From Goodreads ~ Born into the Fundamentalist Church of Jesus Christ of Latter-Day Saints, Rachel Jeffs was raised in a strict patriarchal culture defined by subordinate sister wives and men they must obey. No one in this radical splinter sect of the Mormon Church was more powerful or terrifying than its leader Warren Jeffs - Rachel’s father.
Living outside mainstream Mormonism and federal law, Jeffs arranged marriages between under-age girls and middle-aged and elderly members of his congregation. In 2006, he gained international notoriety when the FBI placed him on its Ten Most Wanted List. Though he is serving a life sentence for child sexual assault, Jeffs’ iron grip on the church remains firm and his edicts to his followers increasingly restrictive and bizarre.
In "Breaking Free", Rachel blows the lid off this taciturn community to offer a harrowing look at her life with Warren Jeffs and the years of physical and emotional abuse she suffered. Sexually assaulted, compelled into an arranged polygamous marriage, locked away in "houses of hiding" as punishment for perceived transgressions and physically separated from her children, Rachel, Jeffs’ first plural daughter by his second of more than fifty wives, eventually found the courage to leave the church in 2015. But "Breaking Free" is not only her story - Rachel’s experiences illuminate those of her family and the countless others who remain trapped in the strange world she left behind.
A shocking and mesmerizing memoir of faith, abuse, courage, and freedom, "Breaking Free" is an expose of religious extremism and a beacon of hope for anyone trying to overcome personal obstacles.
The Fundamentalist Church of Jesus Christ of Latter-Day Saints (FLDS Church) teaches the doctrine of plural marriage. In order for a man to receive the highest form of salvation, it is believed that he should have a minimum of three wives to fulfill this requirement. There is also the belief that wives are required to be subordinate to their husbands. Devout FLDS members believe that their prophets receive direct messages from God about everything from what they should or shouldn’t do, to who they should marry, where they should live and whether they are worthy of salvation.
Warren Jeffs is the president of the FLDS Church (his father had been the prophet). He is also a convicted felon/child molester and currently serving a sentence of life plus 20 years. He has/had 78 wives (some as young as 12-years-old, hence why he is in prison) and 53 children. The author of this book, Rachel Jeffs, is his third oldest child and this is her story.

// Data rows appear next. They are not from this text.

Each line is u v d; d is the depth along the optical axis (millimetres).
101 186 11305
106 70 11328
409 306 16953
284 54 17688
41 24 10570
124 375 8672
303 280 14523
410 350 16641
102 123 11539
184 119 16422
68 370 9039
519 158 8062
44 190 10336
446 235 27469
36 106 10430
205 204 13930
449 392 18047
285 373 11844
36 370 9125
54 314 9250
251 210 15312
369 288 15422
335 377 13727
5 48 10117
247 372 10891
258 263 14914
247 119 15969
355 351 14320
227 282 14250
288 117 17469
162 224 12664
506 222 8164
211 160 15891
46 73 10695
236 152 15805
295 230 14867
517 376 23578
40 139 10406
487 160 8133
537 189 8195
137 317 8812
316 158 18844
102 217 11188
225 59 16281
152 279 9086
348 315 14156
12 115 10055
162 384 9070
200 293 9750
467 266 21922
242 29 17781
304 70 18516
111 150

When Rachel was young, her father started molesting her (and others as it turned out) and continued for eight years. At age eighteen, he married her off to Rich (her sister, Becky, was married off to Rich's brother the same day), who she had met the day before. Rachel was Rich's third wife and it took some adjusting for her to go from her father's home to becoming a sister wife (the other sister wives were jealous). Rachel eventually fell in love with Rich and they ended up having five children together.
But her father always had control over everything and everyone. To punish her, her father had Rachel taken to an abandoned safe house for several months many times. Her children were also taken from her several times. For months at a time and eventually for more than a year, she wasn’t allowed to see Rich because of imaginary wrong doings. Similar things happened to other family members and friends ... families were being ripped apart and put back together (sometimes differently). In 2014, Rachel finally had enough and fled the church with her five children. She hadn't seen in husband in a long time and he chose to stay with the church rather than leave with her and their children.
I hadn't heard of Warren Jeffs before I came across this book but it sounded like an interesting story. And it was so I'm glad I read it (and would recommend it) ... but it was also disturbing. I find it amazing that in this day and age people live this way and that Warren still had this kind of power over the members, even though he is now in prison for life. It seemed like every week Warren was forbidding things in the members' lives because it was evil ... sugar, toys, hugging between married couples and more ... and making decisions on who to marry and when. It just got crazier and crazier. And no one seemed to question him and ask "WTF? Is this guy mentally stable?"
If you are raised that way, I can see that you wouldn't know any better. But they have access to cell phones and computers. How can they not realize they are living their lives according to the will of a crazy man who is prison?